** BEGIN DATA LINES **

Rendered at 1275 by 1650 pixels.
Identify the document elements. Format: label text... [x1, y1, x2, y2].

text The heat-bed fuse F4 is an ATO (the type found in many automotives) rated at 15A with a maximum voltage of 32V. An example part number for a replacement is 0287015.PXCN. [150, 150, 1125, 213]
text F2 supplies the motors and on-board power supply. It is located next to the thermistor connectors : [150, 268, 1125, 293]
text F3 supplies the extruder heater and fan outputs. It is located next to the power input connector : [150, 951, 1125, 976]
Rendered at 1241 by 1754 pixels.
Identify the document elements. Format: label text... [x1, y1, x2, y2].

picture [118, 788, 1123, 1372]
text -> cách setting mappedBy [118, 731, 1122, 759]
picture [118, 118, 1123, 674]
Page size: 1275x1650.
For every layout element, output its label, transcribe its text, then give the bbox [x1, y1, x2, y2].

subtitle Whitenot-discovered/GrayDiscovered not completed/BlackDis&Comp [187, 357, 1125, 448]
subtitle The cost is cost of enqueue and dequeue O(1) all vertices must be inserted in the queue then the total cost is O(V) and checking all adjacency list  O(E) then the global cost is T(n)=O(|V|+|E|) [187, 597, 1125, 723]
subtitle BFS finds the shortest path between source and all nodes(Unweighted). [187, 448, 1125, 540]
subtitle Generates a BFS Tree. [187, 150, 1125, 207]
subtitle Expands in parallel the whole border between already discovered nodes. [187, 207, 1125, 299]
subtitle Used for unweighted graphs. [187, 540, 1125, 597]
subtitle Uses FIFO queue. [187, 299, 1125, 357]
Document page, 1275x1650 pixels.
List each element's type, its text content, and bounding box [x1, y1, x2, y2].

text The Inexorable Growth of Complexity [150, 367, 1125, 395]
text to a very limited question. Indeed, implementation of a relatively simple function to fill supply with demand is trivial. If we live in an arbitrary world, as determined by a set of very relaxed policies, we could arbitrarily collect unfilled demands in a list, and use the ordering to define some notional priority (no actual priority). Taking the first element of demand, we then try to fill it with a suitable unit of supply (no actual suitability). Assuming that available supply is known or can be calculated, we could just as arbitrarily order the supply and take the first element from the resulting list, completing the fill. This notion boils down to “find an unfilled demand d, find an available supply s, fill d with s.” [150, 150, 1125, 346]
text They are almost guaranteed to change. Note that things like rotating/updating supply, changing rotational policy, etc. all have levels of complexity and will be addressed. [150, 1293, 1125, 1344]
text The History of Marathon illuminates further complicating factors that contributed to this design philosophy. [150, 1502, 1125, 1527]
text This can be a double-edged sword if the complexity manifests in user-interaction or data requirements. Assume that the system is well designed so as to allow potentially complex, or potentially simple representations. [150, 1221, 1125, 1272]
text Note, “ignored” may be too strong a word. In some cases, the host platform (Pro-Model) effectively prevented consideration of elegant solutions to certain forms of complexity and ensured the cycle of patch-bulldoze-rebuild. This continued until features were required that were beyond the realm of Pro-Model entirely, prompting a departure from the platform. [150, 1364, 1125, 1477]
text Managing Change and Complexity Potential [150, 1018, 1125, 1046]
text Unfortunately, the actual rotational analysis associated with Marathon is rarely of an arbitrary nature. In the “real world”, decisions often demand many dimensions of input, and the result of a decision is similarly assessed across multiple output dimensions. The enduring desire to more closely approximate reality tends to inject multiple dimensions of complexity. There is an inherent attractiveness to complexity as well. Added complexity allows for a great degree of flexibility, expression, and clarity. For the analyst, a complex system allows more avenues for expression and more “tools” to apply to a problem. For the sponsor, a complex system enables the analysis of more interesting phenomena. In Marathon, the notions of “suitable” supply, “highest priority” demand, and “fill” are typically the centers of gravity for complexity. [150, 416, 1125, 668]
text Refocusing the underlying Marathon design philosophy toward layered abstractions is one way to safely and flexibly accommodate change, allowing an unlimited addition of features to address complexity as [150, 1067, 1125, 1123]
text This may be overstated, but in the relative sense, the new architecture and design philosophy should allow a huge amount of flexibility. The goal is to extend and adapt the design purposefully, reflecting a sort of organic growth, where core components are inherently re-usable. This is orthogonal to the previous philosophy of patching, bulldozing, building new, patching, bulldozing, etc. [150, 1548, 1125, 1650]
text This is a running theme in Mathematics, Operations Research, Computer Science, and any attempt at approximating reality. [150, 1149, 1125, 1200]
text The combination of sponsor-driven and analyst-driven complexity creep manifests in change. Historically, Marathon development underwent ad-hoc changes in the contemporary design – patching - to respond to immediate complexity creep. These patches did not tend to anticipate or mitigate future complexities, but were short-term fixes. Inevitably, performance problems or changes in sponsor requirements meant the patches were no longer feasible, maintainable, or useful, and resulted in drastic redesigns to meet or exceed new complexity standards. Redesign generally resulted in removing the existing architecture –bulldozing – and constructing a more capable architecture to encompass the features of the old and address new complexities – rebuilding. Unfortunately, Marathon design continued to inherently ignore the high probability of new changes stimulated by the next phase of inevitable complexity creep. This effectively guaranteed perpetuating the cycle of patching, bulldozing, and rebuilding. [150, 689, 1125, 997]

** END DATA LINES **

__SHORT EXERCISE__. Please copy out the lines from the one containing "subtitle Whitenot-discovered/GrayDiscovered not" through the one containing "subtitle The cost", both included.

__CORRECT ANSWER__.
subtitle Whitenot-discovered/GrayDiscovered not completed/BlackDis&Comp [187, 357, 1125, 448]
subtitle The cost is cost of enqueue and dequeue O(1) all vertices must be inserted in the queue then the total cost is O(V) and checking all adjacency list  O(E) then the global cost is T(n)=O(|V|+|E|) [187, 597, 1125, 723]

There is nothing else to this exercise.